### Given records:
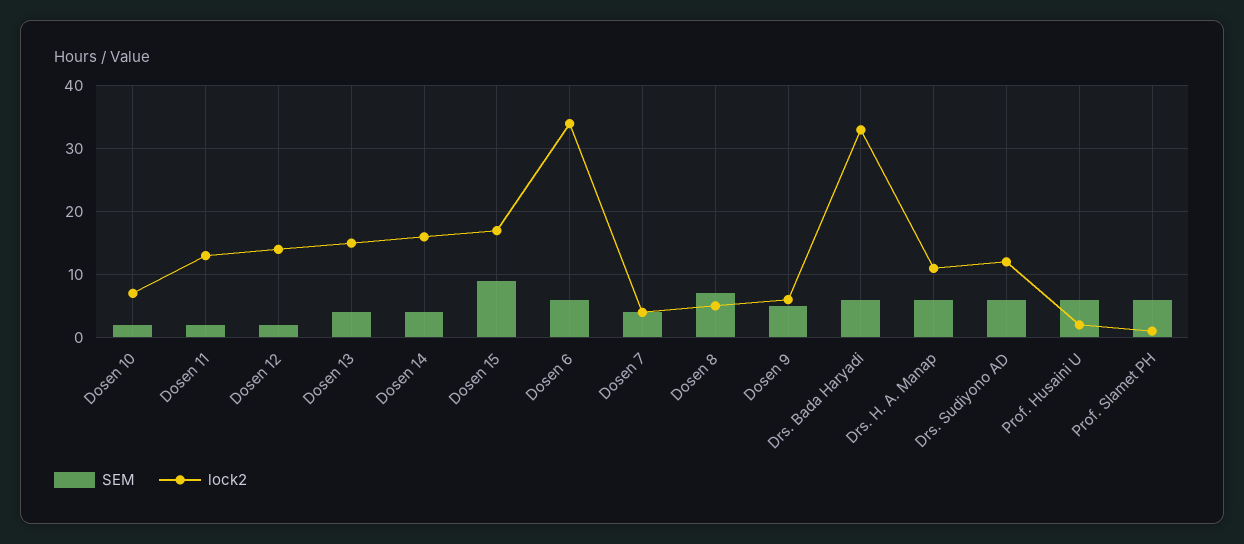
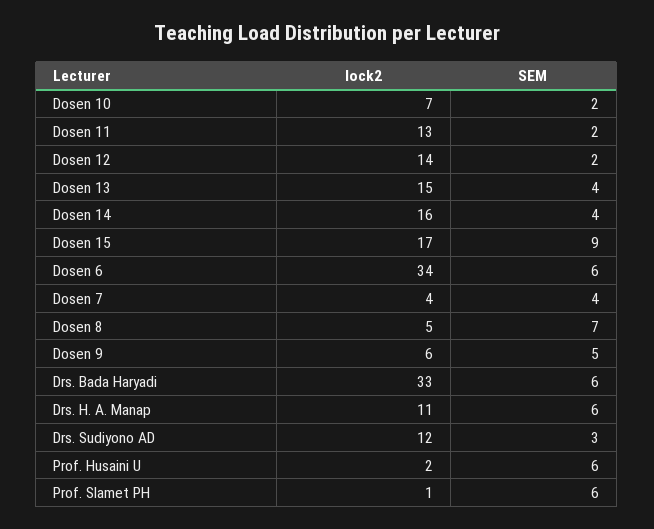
SEM, Drs. Sudiyono AD: 6 -> 3

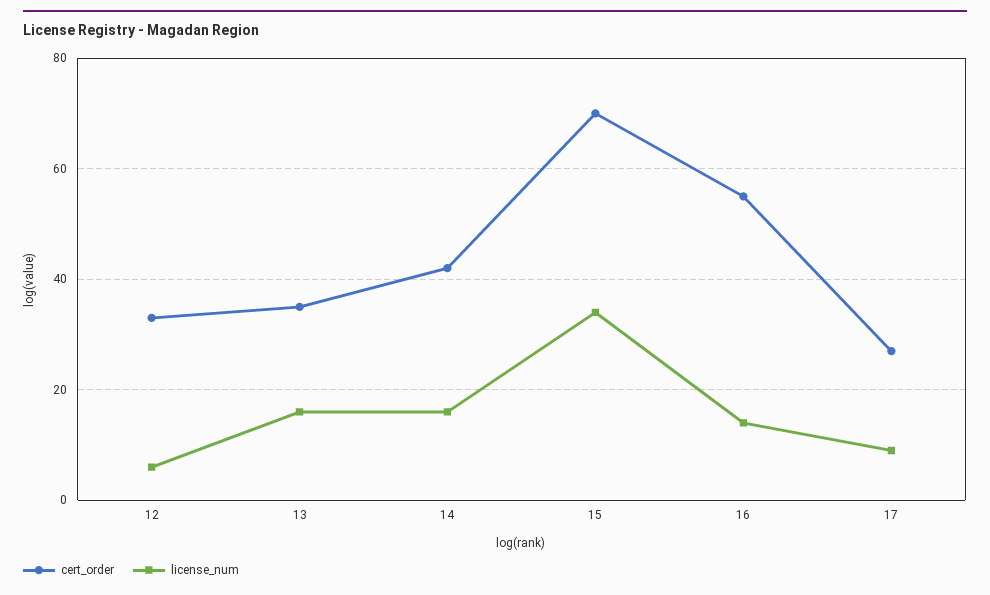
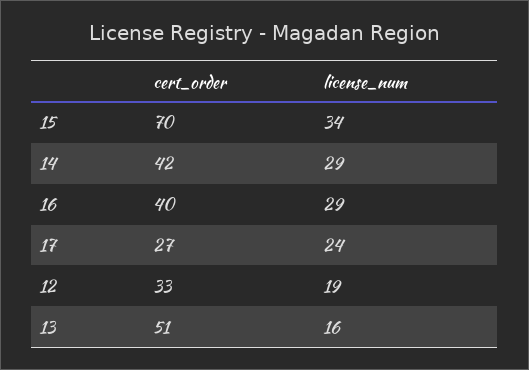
license_num, 12: 5 -> 19
cert_order, 13: 35 -> 51
license_num, 14: 15 -> 29
cert_order, 16: 55 -> 40
license_num, 16: 15 -> 29
license_num, 17: 10 -> 24

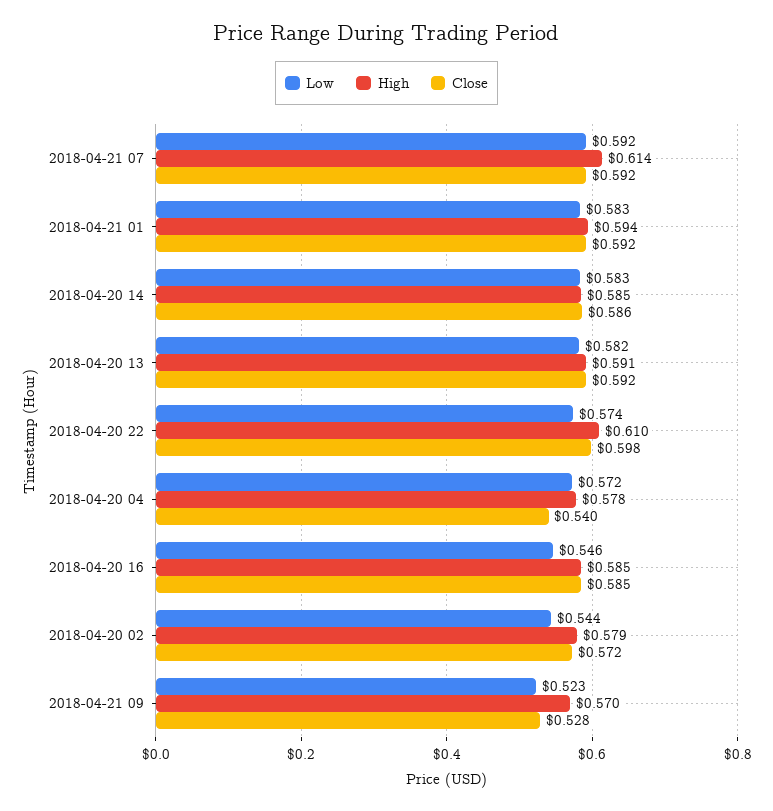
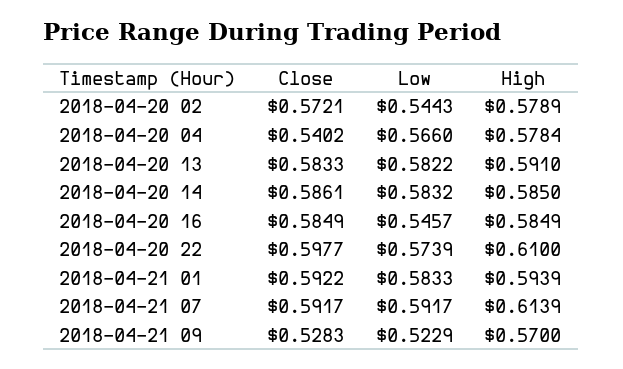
Close, 2018-04-20 13: 0.592 -> 0.5833
Low, 2018-04-20 04: 0.572 -> 0.566

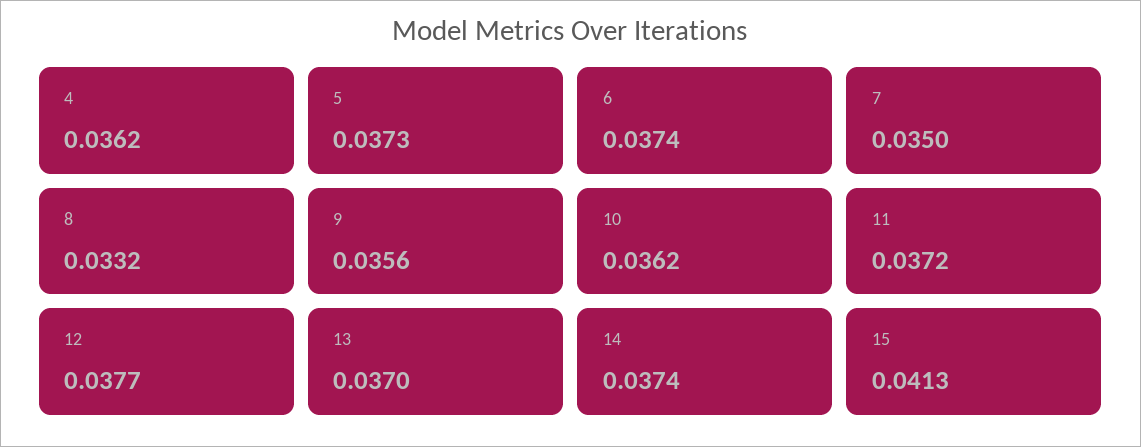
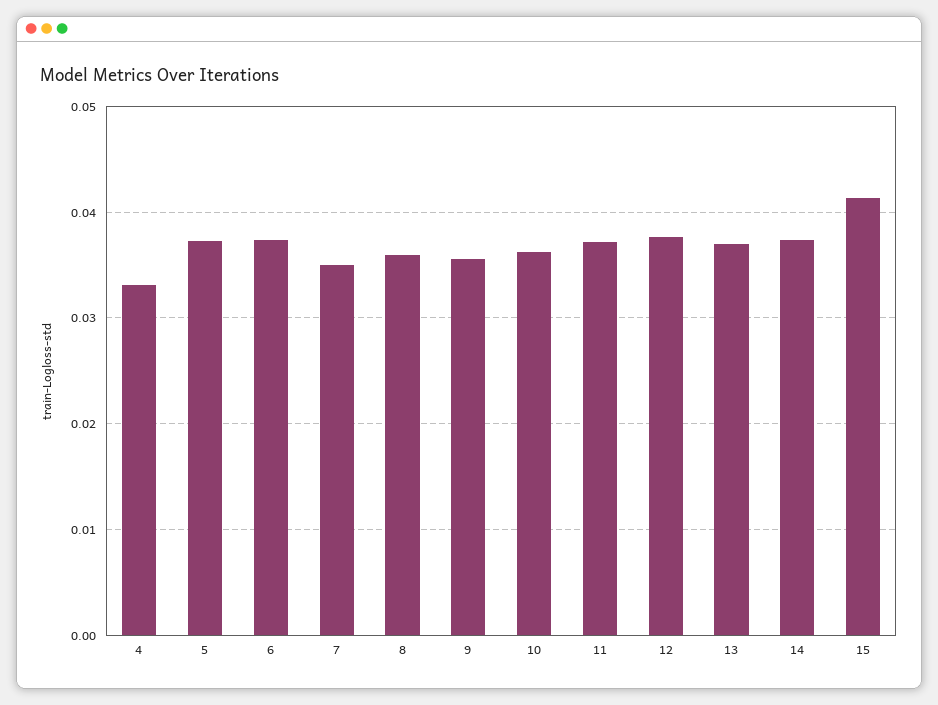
4: 0.0362 -> 0.033
8: 0.0332 -> 0.036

### Task:
Starting at the line that contains "cert_order, 13: 35 -> 51", write out every line through the final line of the entries, word for word; skip any pictures.

### Task output:
cert_order, 13: 35 -> 51
license_num, 14: 15 -> 29
cert_order, 16: 55 -> 40
license_num, 16: 15 -> 29
license_num, 17: 10 -> 24

Close, 2018-04-20 13: 0.592 -> 0.5833
Low, 2018-04-20 04: 0.572 -> 0.566

4: 0.0362 -> 0.033
8: 0.0332 -> 0.036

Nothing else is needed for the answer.